DIRECTIONS
Please output every line of the listing below exactly as it appears, with no changes.

Saved data entries
START

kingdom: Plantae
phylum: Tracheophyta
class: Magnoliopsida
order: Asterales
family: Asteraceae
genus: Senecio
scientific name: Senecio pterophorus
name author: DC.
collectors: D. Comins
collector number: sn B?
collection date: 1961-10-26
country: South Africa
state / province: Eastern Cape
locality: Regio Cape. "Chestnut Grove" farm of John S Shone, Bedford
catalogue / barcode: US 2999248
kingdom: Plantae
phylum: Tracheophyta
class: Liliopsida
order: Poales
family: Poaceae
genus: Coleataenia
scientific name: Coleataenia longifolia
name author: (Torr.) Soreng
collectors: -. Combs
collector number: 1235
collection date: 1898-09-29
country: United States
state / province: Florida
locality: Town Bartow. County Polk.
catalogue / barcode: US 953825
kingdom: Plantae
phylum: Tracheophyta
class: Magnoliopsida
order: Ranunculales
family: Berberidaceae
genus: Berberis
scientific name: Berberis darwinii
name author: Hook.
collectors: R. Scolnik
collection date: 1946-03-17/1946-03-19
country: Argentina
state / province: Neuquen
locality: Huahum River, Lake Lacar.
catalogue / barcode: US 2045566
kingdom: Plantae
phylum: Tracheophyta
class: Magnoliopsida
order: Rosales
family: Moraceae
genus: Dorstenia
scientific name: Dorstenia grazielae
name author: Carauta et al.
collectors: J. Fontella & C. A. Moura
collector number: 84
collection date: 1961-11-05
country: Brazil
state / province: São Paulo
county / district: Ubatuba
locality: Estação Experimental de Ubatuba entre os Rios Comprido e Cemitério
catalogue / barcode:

END

EXERCISE ANSWER
kingdom: Plantae
phylum: Tracheophyta
class: Magnoliopsida
order: Asterales
family: Asteraceae
genus: Senecio
scientific name: Senecio pterophorus
name author: DC.
collectors: D. Comins
collector number: sn B?
collection date: 1961-10-26
country: South Africa
state / province: Eastern Cape
locality: Regio Cape. "Chestnut Grove" farm of John S Shone, Bedford
catalogue / barcode: US 2999248
kingdom: Plantae
phylum: Tracheophyta
class: Liliopsida
order: Poales
family: Poaceae
genus: Coleataenia
scientific name: Coleataenia longifolia
name author: (Torr.) Soreng
collectors: -. Combs
collector number: 1235
collection date: 1898-09-29
country: United States
state / province: Florida
locality: Town Bartow. County Polk.
catalogue / barcode: US 953825
kingdom: Plantae
phylum: Tracheophyta
class: Magnoliopsida
order: Ranunculales
family: Berberidaceae
genus: Berberis
scientific name: Berberis darwinii
name author: Hook.
collectors: R. Scolnik
collection date: 1946-03-17/1946-03-19
country: Argentina
state / province: Neuquen
locality: Huahum River, Lake Lacar.
catalogue / barcode: US 2045566
kingdom: Plantae
phylum: Tracheophyta
class: Magnoliopsida
order: Rosales
family: Moraceae
genus: Dorstenia
scientific name: Dorstenia grazielae
name author: Carauta et al.
collectors: J. Fontella & C. A. Moura
collector number: 84
collection date: 1961-11-05
country: Brazil
state / province: São Paulo
county / district: Ubatuba
locality: Estação Experimental de Ubatuba entre os Rios Comprido e Cemitério
catalogue / barcode:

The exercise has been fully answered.